- Zebra Technologies Corp (NASDAQ:ZBRA) reported a third-quarter FY22 net sales decline of 4% year-on-year to $1.38 billion, missing the consensus of $1.48 billion. Consolidated organic net sales for the quarter decreased by 3.2%.
- Net sales in the Enterprise Visibility & Mobility (EVM) segment fell 9% Y/Y to $963 million. The net sales of the asset Intelligence & Tracking (AIT) segment increased 9.8% Y/Y to $415 million.
- Margins: The non-GAAP gross margin expanded 70 bps to 45.8%, driven by EVM.
- The non-GAAP EBITDA margin contracted 60 bps to 21.1%.

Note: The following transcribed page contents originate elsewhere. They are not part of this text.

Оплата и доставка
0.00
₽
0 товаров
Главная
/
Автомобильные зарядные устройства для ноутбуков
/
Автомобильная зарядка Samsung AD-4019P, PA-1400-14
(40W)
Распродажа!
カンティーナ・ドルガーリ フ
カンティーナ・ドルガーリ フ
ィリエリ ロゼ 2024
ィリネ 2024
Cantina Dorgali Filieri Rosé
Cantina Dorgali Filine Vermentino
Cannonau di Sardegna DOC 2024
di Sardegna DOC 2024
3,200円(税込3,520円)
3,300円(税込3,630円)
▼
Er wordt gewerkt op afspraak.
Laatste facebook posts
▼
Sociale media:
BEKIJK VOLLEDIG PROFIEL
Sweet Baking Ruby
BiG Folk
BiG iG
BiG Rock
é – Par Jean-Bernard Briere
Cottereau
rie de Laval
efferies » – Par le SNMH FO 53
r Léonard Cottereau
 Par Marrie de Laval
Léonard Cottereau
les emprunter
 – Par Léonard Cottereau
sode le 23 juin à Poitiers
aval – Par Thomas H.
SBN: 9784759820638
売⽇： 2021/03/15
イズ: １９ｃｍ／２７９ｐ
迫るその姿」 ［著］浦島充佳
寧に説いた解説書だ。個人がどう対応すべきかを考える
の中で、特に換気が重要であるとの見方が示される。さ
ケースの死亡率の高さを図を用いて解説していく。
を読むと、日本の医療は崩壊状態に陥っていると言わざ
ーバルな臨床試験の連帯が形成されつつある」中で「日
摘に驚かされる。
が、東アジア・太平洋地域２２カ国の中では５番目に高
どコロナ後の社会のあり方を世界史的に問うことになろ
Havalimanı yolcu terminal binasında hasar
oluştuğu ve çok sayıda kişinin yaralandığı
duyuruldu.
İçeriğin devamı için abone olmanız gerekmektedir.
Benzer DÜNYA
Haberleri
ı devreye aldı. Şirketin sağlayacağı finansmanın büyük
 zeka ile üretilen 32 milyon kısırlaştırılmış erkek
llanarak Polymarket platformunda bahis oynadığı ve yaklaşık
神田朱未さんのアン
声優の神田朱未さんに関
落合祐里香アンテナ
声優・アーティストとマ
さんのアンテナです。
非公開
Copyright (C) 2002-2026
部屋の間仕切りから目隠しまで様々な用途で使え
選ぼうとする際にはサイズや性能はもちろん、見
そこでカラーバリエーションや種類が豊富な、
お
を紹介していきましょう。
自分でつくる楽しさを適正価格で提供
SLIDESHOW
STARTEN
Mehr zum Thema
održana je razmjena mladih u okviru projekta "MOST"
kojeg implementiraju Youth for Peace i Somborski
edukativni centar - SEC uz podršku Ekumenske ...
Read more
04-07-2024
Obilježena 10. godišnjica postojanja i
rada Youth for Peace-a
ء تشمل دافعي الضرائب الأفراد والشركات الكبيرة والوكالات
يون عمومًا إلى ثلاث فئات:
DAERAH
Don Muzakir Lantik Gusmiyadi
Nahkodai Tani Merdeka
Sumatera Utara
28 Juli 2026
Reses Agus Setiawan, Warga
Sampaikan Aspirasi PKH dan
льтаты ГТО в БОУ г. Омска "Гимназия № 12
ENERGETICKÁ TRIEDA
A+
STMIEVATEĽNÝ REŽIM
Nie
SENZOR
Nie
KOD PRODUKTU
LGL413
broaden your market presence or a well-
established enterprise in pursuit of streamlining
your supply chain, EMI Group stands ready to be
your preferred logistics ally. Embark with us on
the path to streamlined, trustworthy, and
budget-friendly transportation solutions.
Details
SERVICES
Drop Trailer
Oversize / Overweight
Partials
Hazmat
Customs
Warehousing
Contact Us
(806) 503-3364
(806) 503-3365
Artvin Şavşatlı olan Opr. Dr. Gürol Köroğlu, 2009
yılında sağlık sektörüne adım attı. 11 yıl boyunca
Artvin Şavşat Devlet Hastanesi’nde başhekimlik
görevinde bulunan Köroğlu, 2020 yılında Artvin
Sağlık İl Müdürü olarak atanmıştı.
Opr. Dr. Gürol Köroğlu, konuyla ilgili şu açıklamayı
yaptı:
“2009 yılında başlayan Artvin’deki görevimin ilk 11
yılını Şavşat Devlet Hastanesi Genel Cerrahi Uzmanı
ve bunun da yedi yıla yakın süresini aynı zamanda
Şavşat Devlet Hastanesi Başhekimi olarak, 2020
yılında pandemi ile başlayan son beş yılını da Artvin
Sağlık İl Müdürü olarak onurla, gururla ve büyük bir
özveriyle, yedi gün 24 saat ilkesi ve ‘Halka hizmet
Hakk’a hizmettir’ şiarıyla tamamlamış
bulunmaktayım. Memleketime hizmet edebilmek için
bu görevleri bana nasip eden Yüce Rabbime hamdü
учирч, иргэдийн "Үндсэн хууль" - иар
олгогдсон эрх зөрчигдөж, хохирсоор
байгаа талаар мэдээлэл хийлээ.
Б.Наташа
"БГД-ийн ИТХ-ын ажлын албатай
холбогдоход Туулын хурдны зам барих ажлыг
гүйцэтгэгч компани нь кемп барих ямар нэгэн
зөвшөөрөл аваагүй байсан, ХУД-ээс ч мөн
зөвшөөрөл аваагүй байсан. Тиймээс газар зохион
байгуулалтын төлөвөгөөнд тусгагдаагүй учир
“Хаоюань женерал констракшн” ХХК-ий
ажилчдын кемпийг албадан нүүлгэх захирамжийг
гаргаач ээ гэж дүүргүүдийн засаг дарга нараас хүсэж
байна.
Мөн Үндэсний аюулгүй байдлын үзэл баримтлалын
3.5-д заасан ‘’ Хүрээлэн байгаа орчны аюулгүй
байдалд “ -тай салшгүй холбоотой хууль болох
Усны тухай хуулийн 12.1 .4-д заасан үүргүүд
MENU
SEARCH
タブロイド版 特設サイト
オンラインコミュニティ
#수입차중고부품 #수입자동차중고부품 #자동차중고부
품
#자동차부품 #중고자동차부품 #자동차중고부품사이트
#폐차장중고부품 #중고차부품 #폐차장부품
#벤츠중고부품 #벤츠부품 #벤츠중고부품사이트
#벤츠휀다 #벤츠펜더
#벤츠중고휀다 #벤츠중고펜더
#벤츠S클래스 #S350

- Non-GAAP EPS of $4.12 missed the consensus of $4.54.
- Zebra held $81 million in cash and equivalents.
- “We are recovering from supply chain challenges related to persistent component shortages and the transition to our new North American distribution center. These challenges, along with certain large customer projects being deferred, impacted product shipments exiting the quarter, resulting in lower-than-expected sales and profitability,” said Anders Gustafsson, Chief Executive Officer of Zebra Technologies.
- Outlook: Zebra’s Q4 net sales guidance of $1.44 billion -$1.48 billion was below the consensus of $1.54 billion.
- The non-GAAP EPS forecast of $4.50 – $4.80 was below the consensus of $5.13.
- In its Q2 report, ZBRA narrowed the range of its full-year outlook for adjusted net sales growth to 4% to 6% from 2021.
- Price Action: ZBRA shares traded lower by 12.13% at $248.88 on the last check Tuesday.